LTC007 | 16. April 2016 – 18:28
polen wissen längst, dass sie, wenn sie sich auf deutschland verlassen, verlassen sind.
Und auf die Franzosen, die Engländer, die Italiener, die Spanier, …? Kein Europäisches Land kann die Sicherheit der Polen garantieren.
Und wenn die Polen mehr Hilfe erwarten – dann sollten sie evtl. mal netter und freundlicher zu übrigen Europäischen Ländern sein. Als Deutschland Frontstaat war haben wir auch nicht ständig die westlichen Nachbarn angepöbelt, sondern haben sie mit Geld und guten Worten bei Laune gehalten.
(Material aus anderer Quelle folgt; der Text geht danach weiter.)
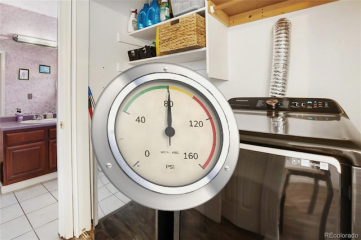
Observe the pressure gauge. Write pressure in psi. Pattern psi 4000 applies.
psi 80
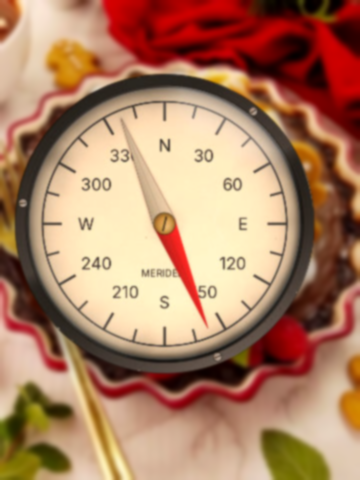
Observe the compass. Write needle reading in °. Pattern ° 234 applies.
° 157.5
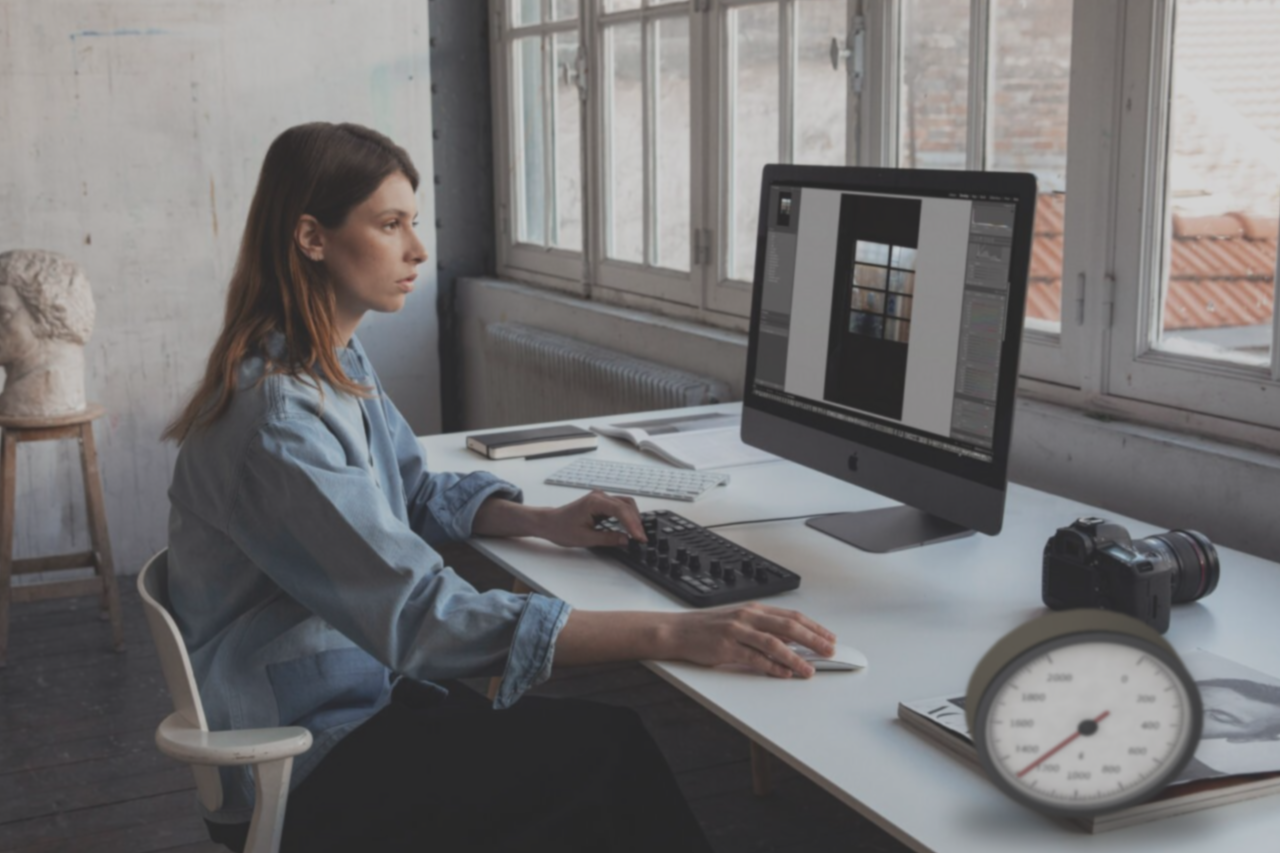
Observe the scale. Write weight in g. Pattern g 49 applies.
g 1300
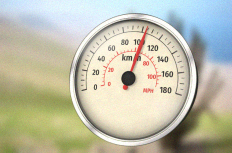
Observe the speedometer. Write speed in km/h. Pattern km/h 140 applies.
km/h 105
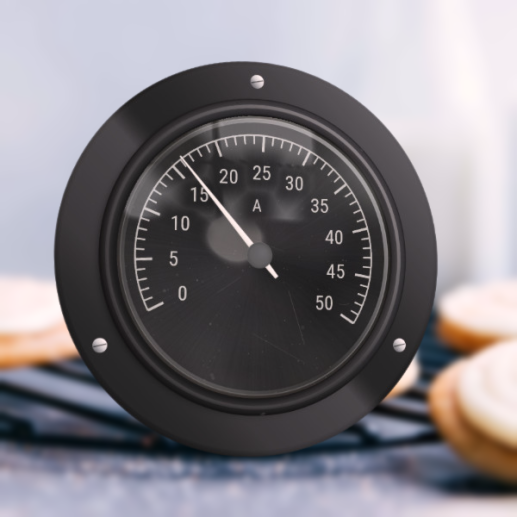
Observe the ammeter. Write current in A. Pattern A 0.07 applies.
A 16
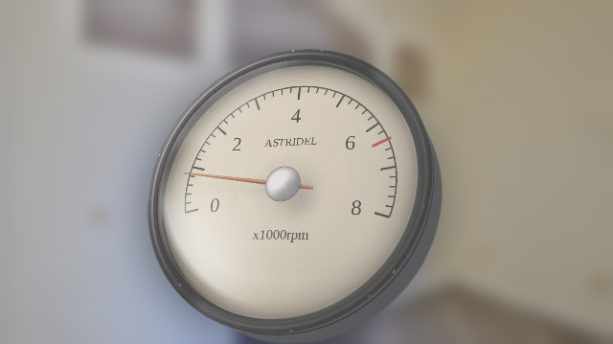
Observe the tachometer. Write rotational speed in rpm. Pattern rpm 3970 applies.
rpm 800
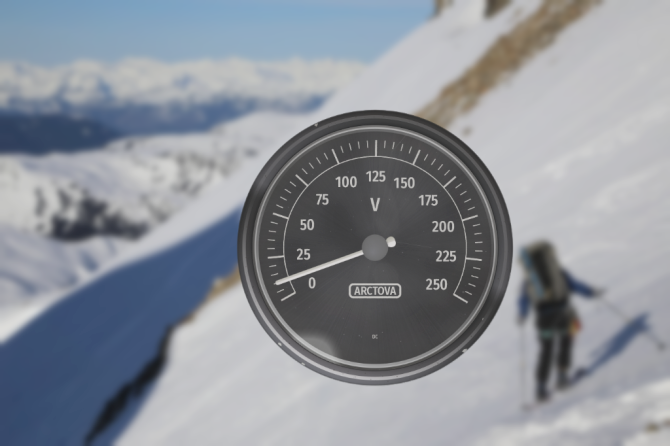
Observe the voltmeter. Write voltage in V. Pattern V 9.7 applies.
V 10
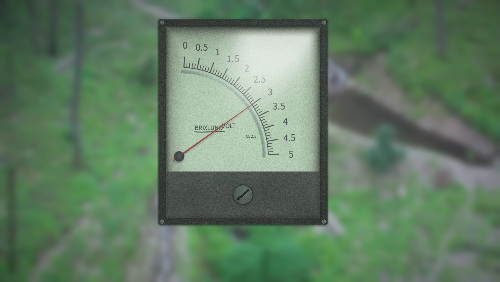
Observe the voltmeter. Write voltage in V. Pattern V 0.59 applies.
V 3
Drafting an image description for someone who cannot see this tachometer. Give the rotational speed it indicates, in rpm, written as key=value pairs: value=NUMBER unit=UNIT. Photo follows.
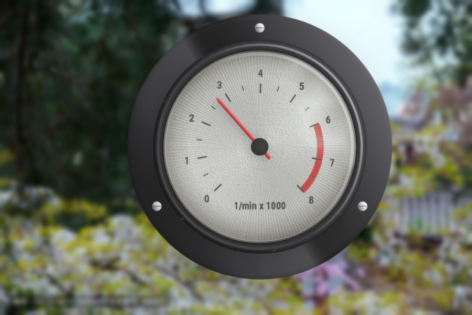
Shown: value=2750 unit=rpm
Nur so als Tipp – wie erfolgreiche SiPo aussehen kann :-)
Zur Info und Einordnung:
https://euobserver.com/foreign/133084
Aus von @T.W gesetztem Link:
Petr Pavl, a Czech general in charge of Nato military planning, said new bases might act as a “political deterrent” but have little value in tactical terms.
Gut und treffend prägnant ausgedrückt, general.
Entscheidend ist das politische Signal, der tatsächliche Nutzen im Zuge einer entschlossenen RUS Aggression mit kurz gefassten (Angriffs)Zielen ist in der Tat vernachlässigbar.
Insofern darf sich ein jeder westliche (im SP DEU) Anfeindungstheoretiker den Schaum aus den Mundwinkeln wischen. Der CZE General hat aus Nachrüstung und Doppelbeschluss der 80er gelernt: den politischen Willen zu Hilfen in NATO-Osteuropa demonstrieren durch
– glaubhafte Zeichen der Abschreckung und
– gleichzeitige Gesprächsangebote, z.B. im NATO-RUS-Rat.
Aber Polen legt nach:
Russia is more dangerous than the Islamic State group, Poland’s Foreign Minister Witold Waszczykowski told reporters Friday during a visit to Slovakia,
und fordert das Bündnis zum Beschluss über die Stationierung von Truppen an den Ostgrenzen beim bevorstehenden Gipfel im Juli in Warschau auf. (Von Rotation spricht er dabei nicht).